Global investors are ending 2012 with lower stock holdings and more bonds than 12 months ago, staying wary about the U.S. fiscal cliff despite a rally in most markets this year, a Reuters poll showed on Thursday.
The stalled U.S. fiscal talks grew more heated on Wednesday and threatened to become even more so Thursday when the action is expected to shift for the first time to the floor of the U.S. House of Representatives.
In response to renewed worries over the so-called cliff of harsh tax hikes and spending cuts that could damage an already weak economy, 55 global investors polled Dec. 6-18 across the United States, continental Europe, Britain and Japan on average also cut allocation to U.S. assets in December.
Compared to the same time last year, allocation to bonds is 4.4 percentage points higher — benefiting mostly investment grade corporates, while high-yield and government debt are down. Allocation to bonds is at the highest in at least three years in the Reuters global asset allocation poll.
Looking forward to 2013, a deal on the fiscal cliff — still the baseline scenario for most — is likely to push investors back towards stocks, fund managers said.
"I remain neutral on the markets while the uncertainty and risks surrounding the (fiscal cliff) are resolved," said Alan Gayle, chief strategist at Ridgeworth Investments.
RISKS, TOP PICKS
Investors see risks to global growth and the euro debt crisis as the biggest challenge to their investment positions next year, with the fiscal cliff a close third, the poll showed.
Asked which would be the best-performing markets next year, a majority said the U.S. dollar would be the top-performing currency, while under-valued euro zone stocks took the top spot for developed equity markets and China was the favorite among emerging stock markets.
"With the progressive decrease of political risk perception in Europe, investors should be able to focus more on fundamental aspects of investments.
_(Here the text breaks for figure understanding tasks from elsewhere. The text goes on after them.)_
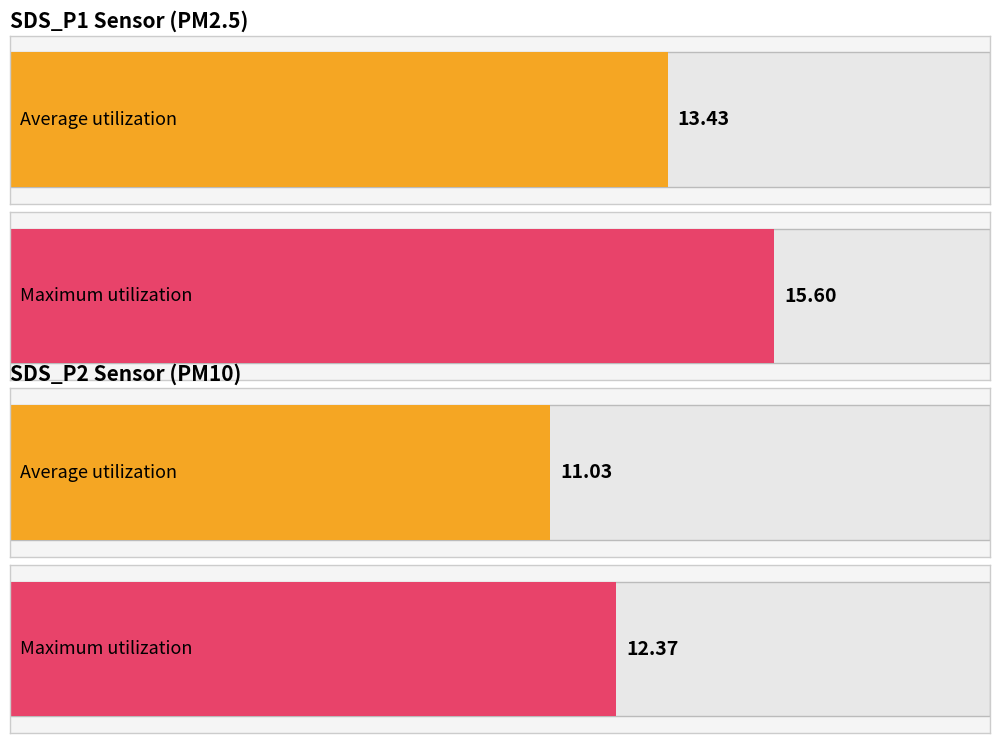

Which category has the lowest value in the Maximum utilization series?

SDS_P2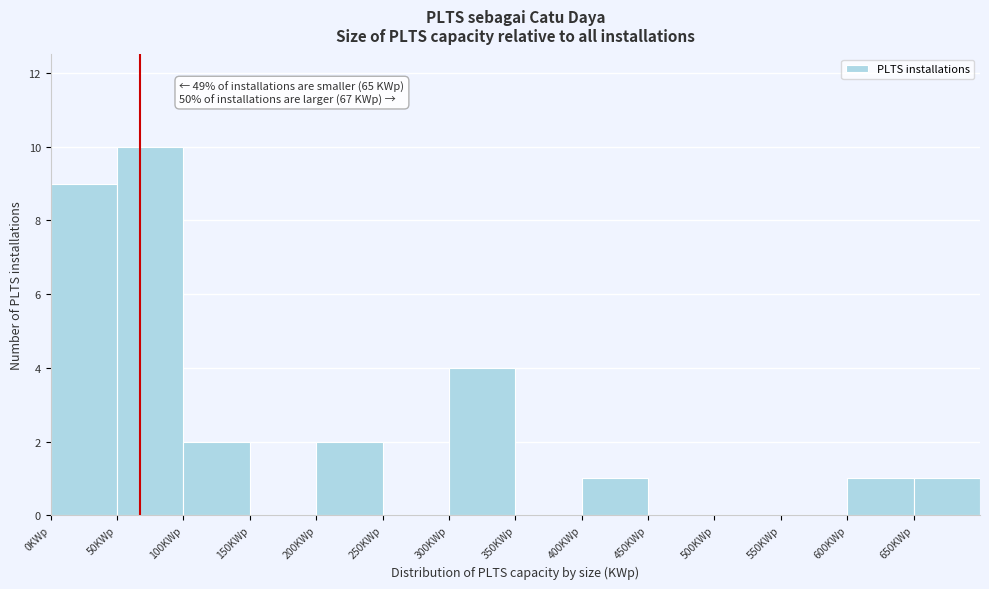

Over which range of the x-axis is the bar tallest?

50 to 100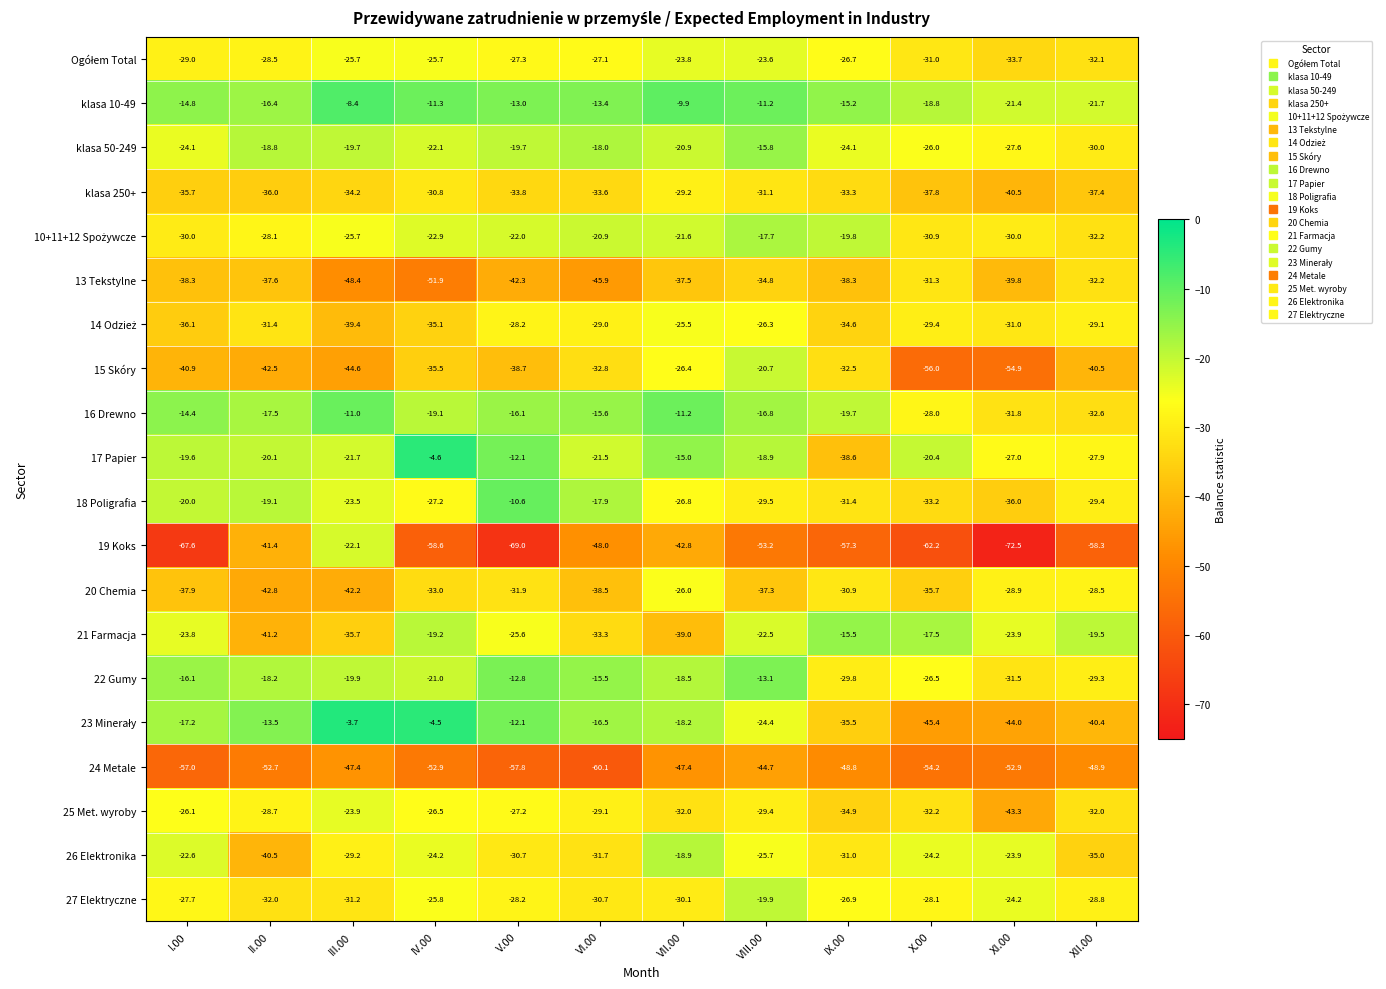

At which category does the chart reach its minimum across all series?

XI.00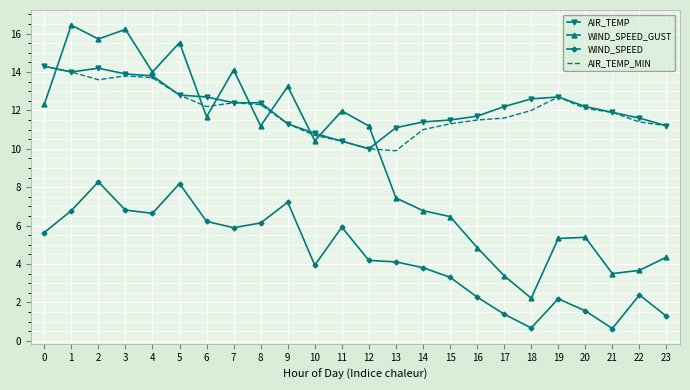

How many values in the AIR_TEMP series are below 12?

11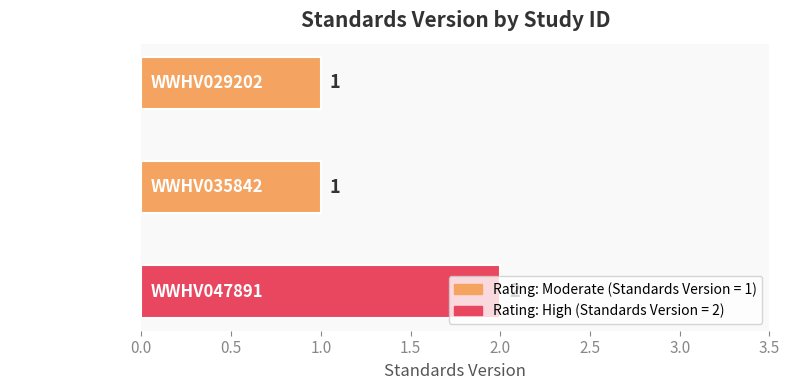

What is the average value?

1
Italian or Spanish equity markets offer an attractive valuation with much more re-rating potential than core eurozone markets," said Nadege Dufosse, senior asset allocation manager at Dexia Asset Management.
British investors bucked the trend, greeting the year-end with a sharp increase in the amount they invest in shares over hopes that economic stability and rising corporate profits will return next year.
Their average allocation to equities in global balanced portfolios jumped to 52.3 percent in December, from 50.8 percent a month earlier.
"The risks facing markets in 2013 are more likely to be normal risks, as opposed to the systemic, potentially extreme risks which markets faced in 2012," said Alec Letchfield, chief investment officer for UK Wealth at HSBC Global Asset Management.
U.S. fund managers, however, had their most defensive stance so far this year, with average equity holdings hitting a more than 13-month low.
Japanese fund managers trimmed their asset allocations to shares slightly on concerns about the U.S. fiscal cliff, although they remained modestly optimistic about the global economic outlook in the medium term.